Most recently, the shop has updated its technology with the acquisition of two Charmilles (www.charmillesus.com) Roboform 350 ram EDMs with GammaTec additive technology and a Mikron (www.mikron-us.com) HSM 400 high-speed machining center. The EDMs generate fine surface finishes faster and over larger part areas than do conventional EDMs, and, more importantly, they slash Holbrook's mold-polishing times by half. Meanwhile the HSM 400 lets the shop mill hardened parts that otherwise would have required EDMing.

According to Knierman, the Roboform GammaTec machines are fast, but their real value is in the intricacy of the burns that they can achieve. Manually polishing can damage the details on intricate features of molds. However, parts produced on the the GammaTecs need little polishing, and detail integrity is maintained. Additionally, part surfaces are consistent, so if a customer calls for a replacement component, the shop can produce an exact duplicate. That is not always the case when parts are hand polished.

GammaTec machines, which Charmilles says cut parts up to three times faster than conventional EDMs, run graphite powder made up of precisely sized flakes that users pour into machine worktanks. These flakes form a bridge between EDM electrodes and workpiece surfaces that allow EDMing sparks to jump and disperse over wider surface areas, instead of one area at a time as in conventional EDMs.

The GammaTec system generates finer sparks to produce finer part surface finishes in less time, and finer sludge particles (EDM waste) that can be easily flushed out of the spark gap to eliminate problems with short circuiting and arcing. GammaTec-dispersed sparks also create gloss-type surface finishes, as opposed to the typical matte finishes of conventional EDMs. Mold tooling with such glossy finishes produce plastic parts that are paintable, allowing plastic injection molding companies to use one color of plastic pellets but still produce different colors of the same part by painting.

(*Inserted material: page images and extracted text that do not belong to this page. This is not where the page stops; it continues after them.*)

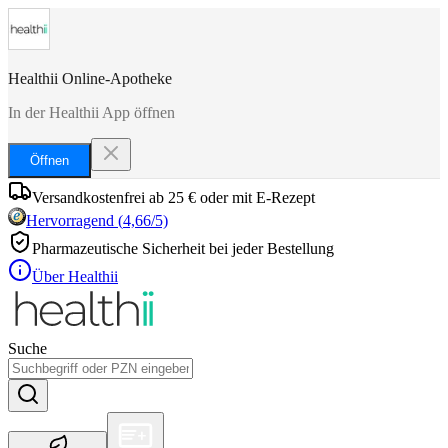
Healthii Online-Apotheke
In der Healthii App öffnen
Öffnen
Versandkostenfrei ab 25 € oder mit E-Rezept
Hervorragend
(
4,66
/5)
Pharmazeutische Sicherheit bei jeder Bestellung
Über Healthii
Suche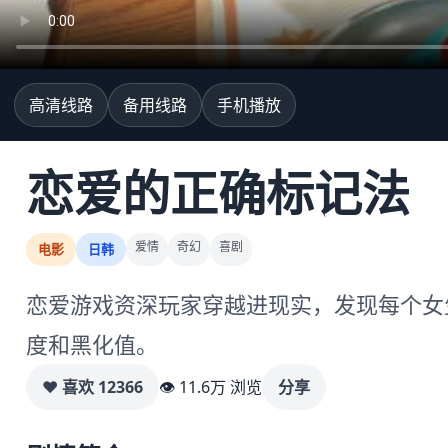
高清线路
备用线路
手机播放
恋爱的正确标记法
爱情
奇幻
喜剧
电影
日韩
恋爱游戏资深玩家穿越进现实，发现每个女
度和黑化值。
♥ 喜欢
12366
👁 11.6万 浏览
分享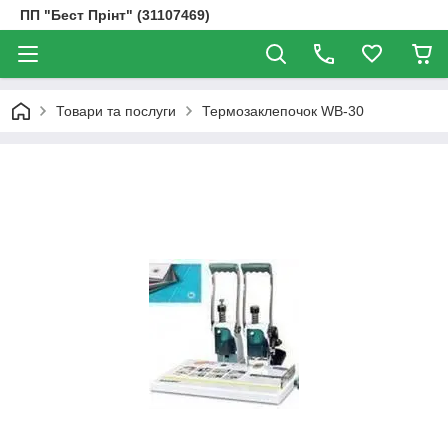
ПП "Бест Прінт" (31107469)
Товари та послуги
Термозаклепочок WB-30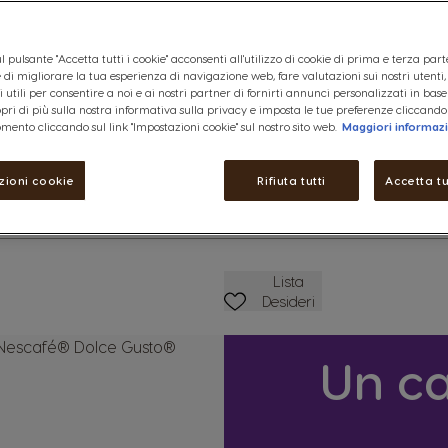
Maggiori Informazioni
l pulsante "Accetta tutti i cookie" acconsenti all'utilizzo di cookie di prima e terza part
ine di migliorare la tua esperienza di navigazione web, fare valutazioni sui nostri utenti
74,00 €
 utili per consentire a noi e ai nostri partner di fornirti annunci personalizzati in base
copri di più sulla nostra informativa sulla privacy e imposta le tue preferenze cliccando
ettagli
mento cliccando sul link "Impostazioni cookie" sul nostro sito web.
Maggiori informaz
Ridurre
Quantità
A
zioni cookie
Rifiuta tutti
Accetta tu
Lista Dei Desideri
Lista
Desideri
Un ca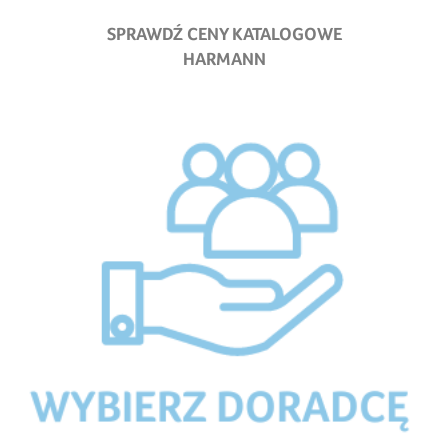
SPRAWDŹ CENY KATALOGOWE
HARMANN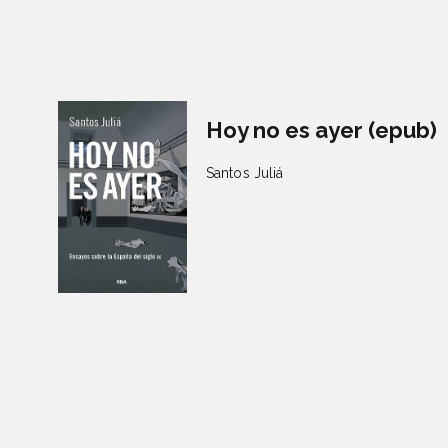
Hoy no es ayer (epub)
Santos Juliá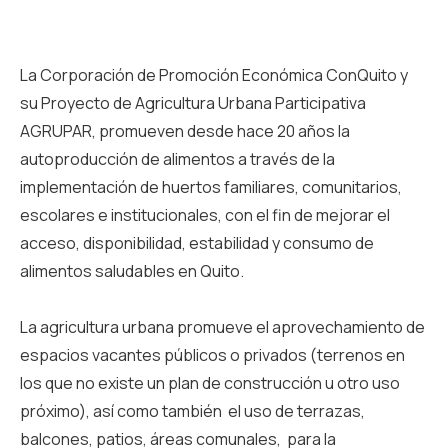
La Corporación de Promoción Económica ConQuito y
su Proyecto de Agricultura Urbana Participativa
AGRUPAR, promueven desde hace 20 años la
autoproducción de alimentos a través de la
implementación de huertos familiares, comunitarios,
escolares e institucionales, con el fin de mejorar el
acceso, disponibilidad, estabilidad y consumo de
alimentos saludables en Quito.
La agricultura urbana promueve el aprovechamiento de
espacios vacantes públicos o privados (terrenos en
los que no existe un plan de construcción u otro uso
próximo), así como también el uso de terrazas,
balcones, patios, áreas comunales, para la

Holbrook also reduces mold-cavity machining time with its HSM 400. The machine features a Step-Tec 42,000-rpm spindle and feedrates of 20 meters (787 in.) per minute. In some instances, the machining center is faster than an EDM.

"These aren't just simple cavities, most are intricate and high-speed milled complete in steel parts with hardnesses in the 50-Rc range," says Knierman. "Fifteen years ago, we would not have dreamed of doing such milling jobs as cutting 1-millimeter (0.039-in ) thick ribs 0.500-in. deep in hardened steel, but machines such as the HSM 400 and advances in cutting tools make it possible."

Also according to Knierman, 60 percent to 70 percent of the parts that the shop previously would have machined on a jig grinder are now done on its wire EDM or on the high-speed milling machine. When using the HSM 400 as a high-speed jig grinder, the shop orbits diamond nib wheels and brings holes to size for such things as gates, ejector-pin holes and shutoffs for transfer seals of hot runners. "Jig grinding with the HSM 400 may not always be faster, but it frees operators for other tasks because they don't have to tend the milling machine like they do a jig grinder," says Knierman.